ECOWAS Commission President, Dr. Omar Alieu Touray, revealed that early-warning data has recorded 450 terrorist attacks and more than 1,900 deaths in the region in 2025 alone . “Terrorism has spread beyond the Sahel and the Lake Chad Basin to affect almost all of West Africa,” Dr. Touray told the Council. “The threat is now regional in scope, and our response must match that scale” .

A New Form of Economic Warfare

The briefing highlighted a shift in terrorist tactics towards “economic warfare,” with groups deliberately targeting fuel supply lines and obstructing critical trade routes . In Mali, for instance, the Al-Qaeda affiliate Jama’at Nasr al-Islam wal Muslimin (JNIM) has imposed blockades on towns, banned fuel imports, and caused severe shortages and price hikes, aiming to destabilise economies and weaken states .

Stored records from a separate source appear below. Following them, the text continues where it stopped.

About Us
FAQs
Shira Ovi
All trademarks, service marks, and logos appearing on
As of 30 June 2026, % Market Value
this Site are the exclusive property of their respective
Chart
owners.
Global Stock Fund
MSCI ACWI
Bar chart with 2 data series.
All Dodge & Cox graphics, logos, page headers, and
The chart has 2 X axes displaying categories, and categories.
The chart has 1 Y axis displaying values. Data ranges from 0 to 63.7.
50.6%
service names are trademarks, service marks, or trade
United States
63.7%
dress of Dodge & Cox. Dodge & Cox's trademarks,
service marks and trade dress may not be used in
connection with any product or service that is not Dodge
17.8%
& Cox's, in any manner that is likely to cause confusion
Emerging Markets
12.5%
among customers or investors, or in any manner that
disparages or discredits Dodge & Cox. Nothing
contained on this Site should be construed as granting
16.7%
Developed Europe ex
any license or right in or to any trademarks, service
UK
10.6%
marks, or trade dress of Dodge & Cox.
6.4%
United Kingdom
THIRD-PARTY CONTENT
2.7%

UN Secretary-General António Guterres underscored the severity of the situation, stating that the expanding networks and collapse of essential services are “not only a regional dramatic reality.” He warned that the “progressive links of its groups in Africa and beyond make it a growing global threat” . The Sahel now accounts for 19% of terrorist attacks worldwide and over half of global terrorism-related casualties .

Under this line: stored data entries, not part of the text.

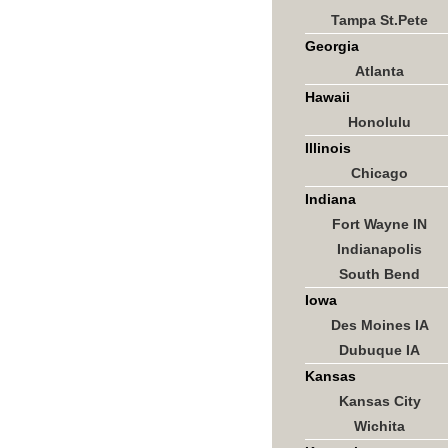
Tampa St.Pete
Georgia
Atlanta
Hawaii
Honolulu
Illinois
Chicago
Indiana
Fort Wayne IN
Indianapolis
South Bend
Iowa
Des Moines IA
Dubuque IA
Kansas
Kansas City
Wichita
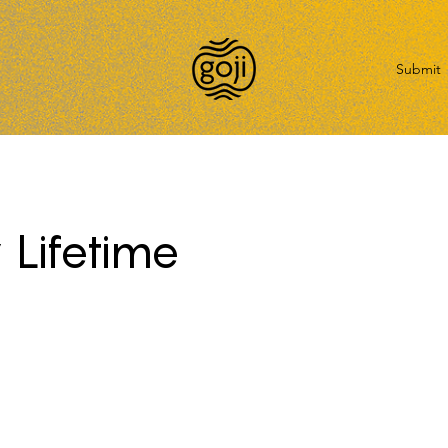
Submit
 Lifetime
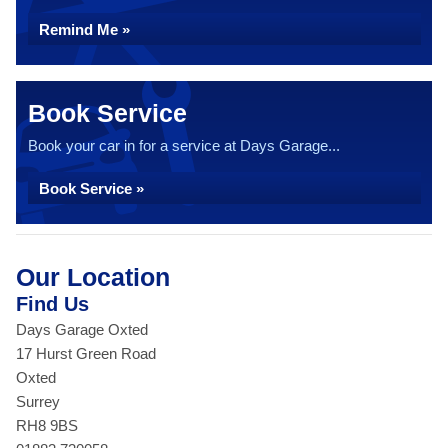
Remind Me »
Book Service
Book your car in for a service at Days Garage...
Book Service »
Our Location
Find Us
Days Garage Oxted
17 Hurst Green Road
Oxted
Surrey
RH8 9BS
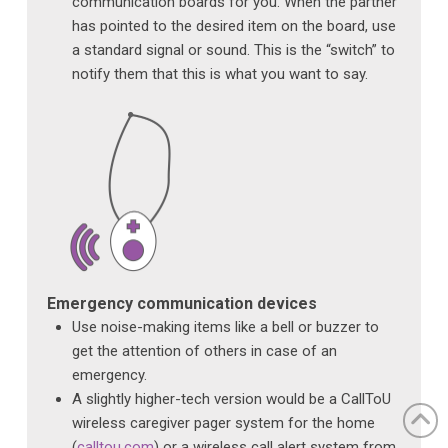
communication boards for you. When the partner
has pointed to the desired item on the board, use
a standard signal or sound. This is the “switch” to
notify them that this is what you want to say.
Emergency communication devices
Use noise-making items like a bell or buzzer to
get the attention of others in case of an
emergency.
A slightly higher-tech version would be a CallToU
wireless caregiver pager system for the home
(
calltou.com
) or a wireless call alert system from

The ECOWAS Security Response

Faced with this escalating crisis, ECOWAS is moving quickly to deploy its long-planned standby force. “To confront the escalating violence, ECOWAS is fast-tracking the deployment of its standby force, starting with 1,650 troops, with plans to scale up to 5,000 personnel,” Dr. Touray stated . The force is intended to be the West African contingent of the broader African Standby Force .

Sierra Leone’s President Julius Maada Bio, who currently chairs ECOWAS and presided over the Security Council session, proposed an ECOWAS-UN-African Union compact to ensure predictable financing and operations across the region . He cautioned that failure to act decisively could turn the Sahel into a “permanent haven for extremist cells” .

Regional Divisions and a Shifting Geopolitical Landscape

The regional counter-terrorism efforts face significant challenges, including internal divisions. The withdrawals of Mali, Burkina Faso, and Niger from ECOWAS in January 2025 have strained regional relations and security coordination . Dr. Touray acknowledged that “fragmented efforts and mutual mistrust continue to hinder effective cooperation” .

This comes amid a major geopolitical shift, marked by the complete withdrawal of French military forces from West Africa over the past three years . The departure of Operation Barkhane, which failed to defeat the terrorist groups, has left a vacuum that new partners like Russia have sought to fill through paramilitary groups such as the Africa Corps .

A Call for Unified Action

Despite the focus on military deployment, leaders emphasised that a purely security-focused approach is insufficient. Secretary-General Guterres urged a “unified, coherent and consensus-based” response, stressing that “terrorists thrive where the social contract is broken” . He highlighted the need to fight poverty and invest in sustainable development to address the root causes of terrorism .

With humanitarian appeals for the Sahel and Lake Chad Basin severely underfunded receiving less than a quarter of the required $4.9 billion the international community is being called upon to bolster both its financial and cooperative support .

The accelerated deployment of ECOWAS forces marks a critical test for the region’s ability to organise a unified defence against an increasingly sophisticated and widespread insurgency.